Worst Christmas Gifts for Grandparents
Grandparents don't really want a Kewpie Doll
Christmas gifts for grandparents are not always easy decisions. Before grabbing the first thing you see on the shelf, take time to really think about the intended recipients, like, their ages, physical abilities, interests, and needs.
Don't say you don't know much about them. If they're your grandparents, you should know a great deal about their abilities, likes, dislikes, and interests. If they live a great distance from you, contact should be made more than once a year. A few phone calls, now and then, could keep you abreast about what they're doing, and what's happening in their lives.
Many times, people ponder and shop in depth to find the perfect gift for a co-worker or friend. The energy and thoughtfulness set forth on gift giving outside the family, sometimes, seem to be more important than getting a gift for grandparents. Often the most elaborately wrapped, most expensive, and thoughtful gifts are presented to friends or employers.
Some of the worst Christmas gifts given to grandparents include:
Cookbooks: Unless they are avid chefs or entertain often, most likely they already have more than enough recipes.

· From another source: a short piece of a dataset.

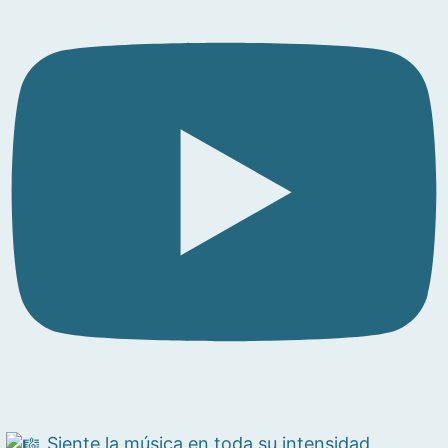
Siente la música en toda su intensidad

Romantic Getaway Subscriptions: It's doubtful exotic sex-filled weekend rendezvous are in their top 10 list of things to do.

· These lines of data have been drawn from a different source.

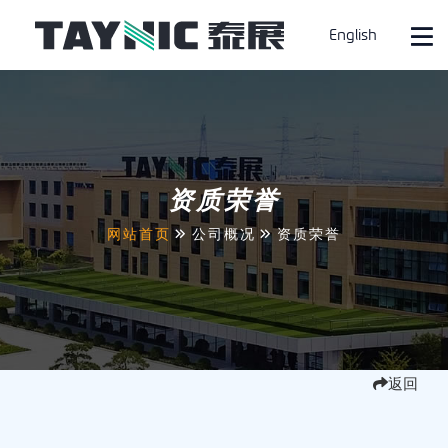
English
资质荣誉
网站首页
公司概况
资质荣誉
返回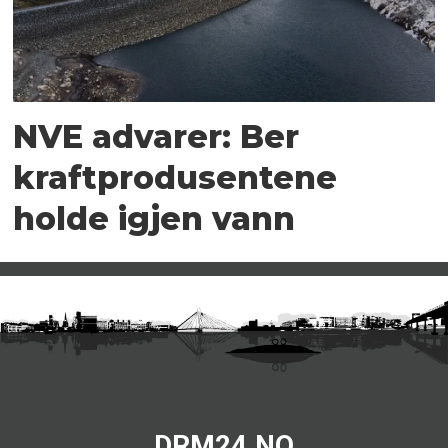
NVE advarer: Ber
kraftprodusentene
holde igjen vann
DRM24.NO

Funky Ties: A gift of ties will not get oohs and aahs from most men, let alone your grandfather. Besides, most retirees enjoy the casual life, and this does not include dressing for corporate success.
Sexy Lingerie: Probably see-thru bras, rhinestone-studded thongs and feathered high-heeled slippers are not on your grandmother's wish list. Hey, she's already been there and did that scene!
Pets: Unless a pet is specifically requested, don't assume they would enjoy a puppy or kitten. Granted, most everyone loves animals, but puppies chew, and kittens scratch. The stress of housebreaking or risk of the animal getting caught underfoot could cause grandparents to fall, break bones, or suffer permanent injuries.
Video Games: Neither grandparent is likely to get excited about shoot-em-up war games, wicked villain-filled castles, or child-like racing games. They might not be computer savvy and, for them, pinball, space monsters, or bionic creatures have long by the wayside many years ago.
Candy and Nuts: Cute metal boxes stacked into towering monstrosities are probably not desired. They might be unable to chew things like caramel, popcorn, taffy, or nuts. Or, they might have diet restrictions.
A Set of Fake Nails: Although a manicure or pedicure is a wonderful experience, it's unlikely that a grandmother really cares whether her nails are purple, or embellished with artful decals or rhinestones.
Boxes of Fruit: Of course, fruit is a delightful taste bud treat, but boxes or baskets laden with a dozen or more fruits, can be more than two elderly people will or can consume. And, if they wanted an orange or banana, they can easily pick them up at the grocer.
Gag Gifts: Stay away from outlandish t-shirts imprinted with things like “stud muffin” or “sex goddess,” donkeys or other animals disguised as candy dispensers that poop candy when their tail is lifted, or singing fish! Any of these things would be cherished about as much as butt-rash!
Rock Climbing Lessons: Don't even suggest your grandfather really wants to rock climb, bungee jump, hang-glide, or hunt rattlesnakes. If he wanted to do these types of things, he would have, probably, before you came on the scene. Just because you think it would be fun, doesn't mean it's suitable for grandparents.